:: TASK MATERIAL ::

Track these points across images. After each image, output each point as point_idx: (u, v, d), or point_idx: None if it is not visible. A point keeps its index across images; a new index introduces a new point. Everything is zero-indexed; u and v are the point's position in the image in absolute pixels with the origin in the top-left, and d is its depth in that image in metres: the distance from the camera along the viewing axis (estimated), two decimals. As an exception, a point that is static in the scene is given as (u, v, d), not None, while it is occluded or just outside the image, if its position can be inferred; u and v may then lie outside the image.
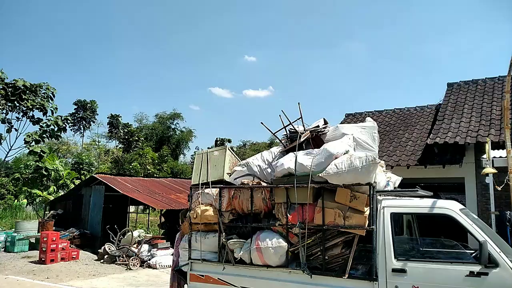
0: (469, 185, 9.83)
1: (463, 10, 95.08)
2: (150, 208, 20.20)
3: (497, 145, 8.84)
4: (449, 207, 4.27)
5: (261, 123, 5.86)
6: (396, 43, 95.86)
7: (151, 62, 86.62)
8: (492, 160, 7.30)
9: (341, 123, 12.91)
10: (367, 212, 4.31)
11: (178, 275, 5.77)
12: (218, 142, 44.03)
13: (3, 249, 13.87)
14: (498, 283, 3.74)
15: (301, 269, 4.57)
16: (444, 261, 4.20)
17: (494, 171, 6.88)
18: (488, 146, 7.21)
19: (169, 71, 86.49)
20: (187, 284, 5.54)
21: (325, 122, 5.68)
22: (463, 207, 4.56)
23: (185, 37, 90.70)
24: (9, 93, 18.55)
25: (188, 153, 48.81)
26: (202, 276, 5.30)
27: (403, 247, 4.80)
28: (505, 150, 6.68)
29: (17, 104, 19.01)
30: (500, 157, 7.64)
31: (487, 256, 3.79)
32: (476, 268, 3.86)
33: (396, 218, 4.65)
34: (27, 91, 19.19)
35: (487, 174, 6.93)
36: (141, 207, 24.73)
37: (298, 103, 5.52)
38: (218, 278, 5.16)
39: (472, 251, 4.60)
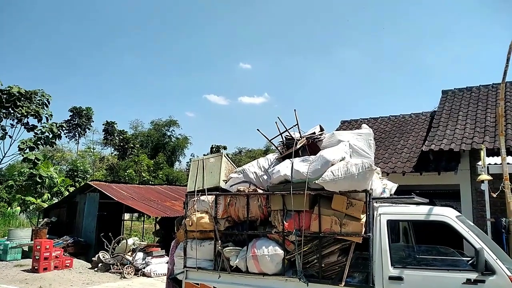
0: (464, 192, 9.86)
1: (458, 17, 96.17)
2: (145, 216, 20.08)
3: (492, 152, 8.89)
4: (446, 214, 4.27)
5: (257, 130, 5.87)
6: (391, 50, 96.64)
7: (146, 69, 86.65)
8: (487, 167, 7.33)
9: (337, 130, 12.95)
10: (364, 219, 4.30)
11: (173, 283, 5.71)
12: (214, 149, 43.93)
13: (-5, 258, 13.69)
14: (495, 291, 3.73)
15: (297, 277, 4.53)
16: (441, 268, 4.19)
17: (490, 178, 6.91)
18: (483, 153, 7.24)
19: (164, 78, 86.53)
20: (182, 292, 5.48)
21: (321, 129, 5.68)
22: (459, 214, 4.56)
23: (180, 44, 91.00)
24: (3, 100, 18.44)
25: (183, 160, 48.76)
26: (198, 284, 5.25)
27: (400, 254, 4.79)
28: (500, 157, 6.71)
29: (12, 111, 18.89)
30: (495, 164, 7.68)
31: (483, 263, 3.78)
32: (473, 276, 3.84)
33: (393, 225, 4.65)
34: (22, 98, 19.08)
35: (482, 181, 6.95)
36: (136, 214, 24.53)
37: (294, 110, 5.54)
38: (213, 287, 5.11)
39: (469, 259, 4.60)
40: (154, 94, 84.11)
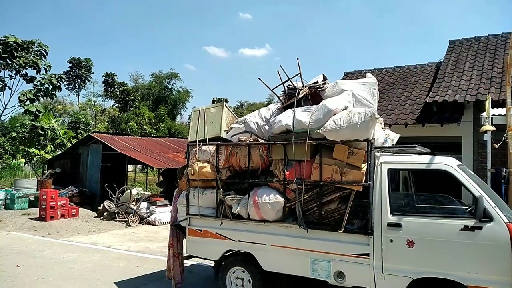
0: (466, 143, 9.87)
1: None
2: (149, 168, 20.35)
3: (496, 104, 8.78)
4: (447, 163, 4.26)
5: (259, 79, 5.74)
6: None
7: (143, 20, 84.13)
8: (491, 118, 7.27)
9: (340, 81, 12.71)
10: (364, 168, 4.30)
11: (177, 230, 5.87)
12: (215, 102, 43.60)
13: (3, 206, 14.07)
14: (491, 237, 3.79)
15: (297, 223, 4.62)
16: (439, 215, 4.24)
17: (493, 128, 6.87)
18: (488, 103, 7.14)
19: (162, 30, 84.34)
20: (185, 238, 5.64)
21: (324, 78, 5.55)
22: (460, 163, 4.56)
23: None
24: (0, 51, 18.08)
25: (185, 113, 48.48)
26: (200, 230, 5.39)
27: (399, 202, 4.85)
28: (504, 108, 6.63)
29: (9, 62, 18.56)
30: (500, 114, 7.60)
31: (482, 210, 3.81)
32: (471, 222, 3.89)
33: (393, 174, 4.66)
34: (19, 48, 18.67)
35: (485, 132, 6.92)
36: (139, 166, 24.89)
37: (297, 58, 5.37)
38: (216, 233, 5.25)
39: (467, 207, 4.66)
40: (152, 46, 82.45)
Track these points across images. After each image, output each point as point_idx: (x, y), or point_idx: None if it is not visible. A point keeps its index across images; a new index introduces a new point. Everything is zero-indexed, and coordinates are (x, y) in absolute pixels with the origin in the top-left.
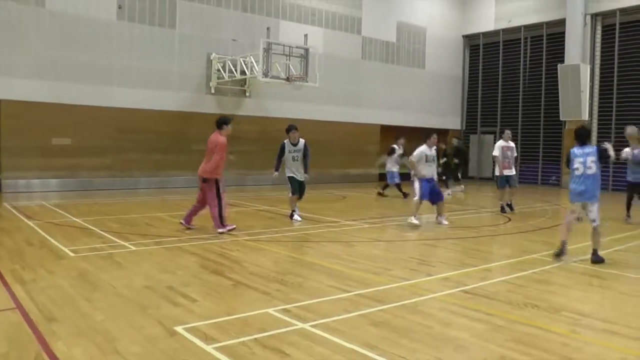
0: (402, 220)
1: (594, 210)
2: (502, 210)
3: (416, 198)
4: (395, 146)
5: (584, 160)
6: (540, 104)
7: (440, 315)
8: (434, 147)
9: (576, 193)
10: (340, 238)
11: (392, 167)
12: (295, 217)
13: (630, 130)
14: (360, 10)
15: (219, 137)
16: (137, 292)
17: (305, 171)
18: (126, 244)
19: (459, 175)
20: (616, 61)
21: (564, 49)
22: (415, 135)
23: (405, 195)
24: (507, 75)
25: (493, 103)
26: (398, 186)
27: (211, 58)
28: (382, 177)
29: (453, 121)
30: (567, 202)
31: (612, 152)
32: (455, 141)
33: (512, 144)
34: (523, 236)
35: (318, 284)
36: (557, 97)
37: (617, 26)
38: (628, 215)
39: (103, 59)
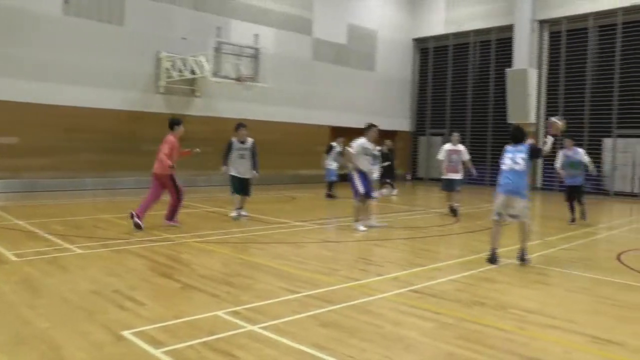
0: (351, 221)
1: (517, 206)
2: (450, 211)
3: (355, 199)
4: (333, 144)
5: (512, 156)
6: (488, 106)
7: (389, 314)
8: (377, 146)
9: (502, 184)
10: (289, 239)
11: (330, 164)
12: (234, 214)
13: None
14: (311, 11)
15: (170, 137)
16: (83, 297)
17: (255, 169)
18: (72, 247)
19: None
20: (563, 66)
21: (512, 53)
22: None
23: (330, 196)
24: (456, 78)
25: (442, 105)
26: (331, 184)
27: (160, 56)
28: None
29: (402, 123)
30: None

:: EXERCISE REQUIREMENTS ::
Without including any picture, print every record exactly as written above.

:: ANSWER SECTION ::
Track these points across images. After each image, output each point as point_idx: (u, v, d), or point_idx: None if it is not visible. A point keeps its index across images; a new index introduces a new point. Everything is zero-indexed; u and v are the point's position in the image in absolute pixels with the origin in the top-left, and d is its depth in that image in metres: the distance from the camera along the viewing axis (estimated), two decimals. As an exception, a point that is static in the scene is given as (u, v, d), not None, while it is occluded or just outside the image, if its position can be inferred; u and v may then lie outside the image.
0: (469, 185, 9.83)
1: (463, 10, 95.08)
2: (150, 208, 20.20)
3: (497, 145, 8.84)
4: (449, 207, 4.27)
5: (261, 123, 5.86)
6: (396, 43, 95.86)
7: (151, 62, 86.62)
8: (492, 160, 7.30)
9: (341, 123, 12.91)
10: (367, 212, 4.31)
11: (178, 275, 5.77)
12: (218, 142, 44.03)
13: (3, 249, 13.87)
14: (498, 283, 3.74)
15: (301, 269, 4.57)
16: (444, 261, 4.20)
17: (494, 171, 6.88)
18: (488, 146, 7.21)
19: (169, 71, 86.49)
20: (187, 284, 5.54)
21: (325, 122, 5.68)
22: (463, 207, 4.56)
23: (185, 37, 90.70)
24: (9, 93, 18.55)
25: (188, 153, 48.81)
26: (202, 276, 5.30)
27: (403, 247, 4.80)
28: (505, 150, 6.68)
29: (17, 104, 19.01)
30: (500, 157, 7.64)
31: (487, 256, 3.79)
32: (476, 268, 3.86)
33: (396, 218, 4.65)
34: (27, 91, 19.19)
35: (487, 174, 6.93)
36: (141, 207, 24.73)
37: (298, 103, 5.52)
38: (218, 278, 5.16)
39: (472, 251, 4.60)
0: (464, 192, 9.86)
1: (458, 17, 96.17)
2: (145, 216, 20.08)
3: (492, 152, 8.89)
4: (446, 214, 4.27)
5: (257, 130, 5.87)
6: (391, 50, 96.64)
7: (146, 69, 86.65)
8: (487, 167, 7.33)
9: (337, 130, 12.95)
10: (364, 219, 4.30)
11: (173, 283, 5.71)
12: (214, 149, 43.93)
13: (-5, 258, 13.69)
14: (495, 291, 3.73)
15: (297, 277, 4.53)
16: (441, 268, 4.19)
17: (490, 178, 6.91)
18: (483, 153, 7.24)
19: (164, 78, 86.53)
20: (182, 292, 5.48)
21: (321, 129, 5.68)
22: (459, 214, 4.56)
23: (180, 44, 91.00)
24: (3, 100, 18.44)
25: (183, 160, 48.76)
26: (198, 284, 5.25)
27: (400, 254, 4.79)
28: (500, 157, 6.71)
29: (12, 111, 18.89)
30: (495, 164, 7.68)
31: (483, 263, 3.78)
32: (473, 276, 3.84)
33: (393, 225, 4.65)
34: (22, 98, 19.08)
35: (482, 181, 6.95)
36: (136, 214, 24.53)
37: (294, 110, 5.54)
38: (213, 287, 5.11)
39: (469, 259, 4.60)
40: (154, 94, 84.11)
0: (466, 143, 9.87)
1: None
2: (149, 168, 20.35)
3: (496, 104, 8.78)
4: (447, 163, 4.26)
5: (259, 79, 5.74)
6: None
7: (143, 20, 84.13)
8: (491, 118, 7.27)
9: (340, 81, 12.71)
10: (364, 168, 4.30)
11: (177, 230, 5.87)
12: (215, 102, 43.60)
13: (3, 206, 14.07)
14: (491, 237, 3.79)
15: (297, 223, 4.62)
16: (439, 215, 4.24)
17: (493, 128, 6.87)
18: (488, 103, 7.14)
19: (162, 30, 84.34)
20: (185, 238, 5.64)
21: (324, 78, 5.55)
22: (460, 163, 4.56)
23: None
24: (0, 51, 18.08)
25: (185, 113, 48.48)
26: (200, 230, 5.39)
27: (399, 202, 4.85)
28: (504, 108, 6.63)
29: (9, 62, 18.56)
30: (500, 114, 7.60)
31: (482, 210, 3.81)
32: (471, 222, 3.89)
33: (393, 174, 4.66)
34: (19, 48, 18.67)
35: (485, 132, 6.92)
36: (139, 166, 24.89)
37: (297, 58, 5.37)
38: (216, 233, 5.25)
39: (467, 207, 4.66)
40: (152, 46, 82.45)
Track these points across images. After each image, output each point as point_idx: (x, y), or point_idx: None if it is not visible. A point keeps its index across images; a new index introduces a new point. Everything is zero-indexed, and coordinates are (x, y) in absolute pixels with the origin in the top-left.
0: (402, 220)
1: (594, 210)
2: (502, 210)
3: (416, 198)
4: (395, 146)
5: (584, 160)
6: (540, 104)
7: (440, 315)
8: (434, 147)
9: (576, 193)
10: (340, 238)
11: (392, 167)
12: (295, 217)
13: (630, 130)
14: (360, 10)
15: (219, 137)
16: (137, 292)
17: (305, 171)
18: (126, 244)
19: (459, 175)
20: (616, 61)
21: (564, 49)
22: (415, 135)
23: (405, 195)
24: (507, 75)
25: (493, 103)
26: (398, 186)
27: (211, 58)
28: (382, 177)
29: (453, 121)
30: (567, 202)
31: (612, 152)
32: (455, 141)
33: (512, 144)
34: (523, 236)
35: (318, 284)
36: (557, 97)
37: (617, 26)
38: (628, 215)
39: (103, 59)
0: (351, 221)
1: (517, 206)
2: (450, 211)
3: (355, 199)
4: (333, 144)
5: (512, 156)
6: (488, 106)
7: (389, 314)
8: (377, 146)
9: (502, 184)
10: (289, 239)
11: (330, 164)
12: (234, 214)
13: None
14: (311, 11)
15: (170, 137)
16: (83, 297)
17: (255, 169)
18: (72, 247)
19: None
20: (563, 66)
21: (512, 53)
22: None
23: (330, 196)
24: (456, 78)
25: (442, 105)
26: (331, 184)
27: (160, 56)
28: None
29: (402, 123)
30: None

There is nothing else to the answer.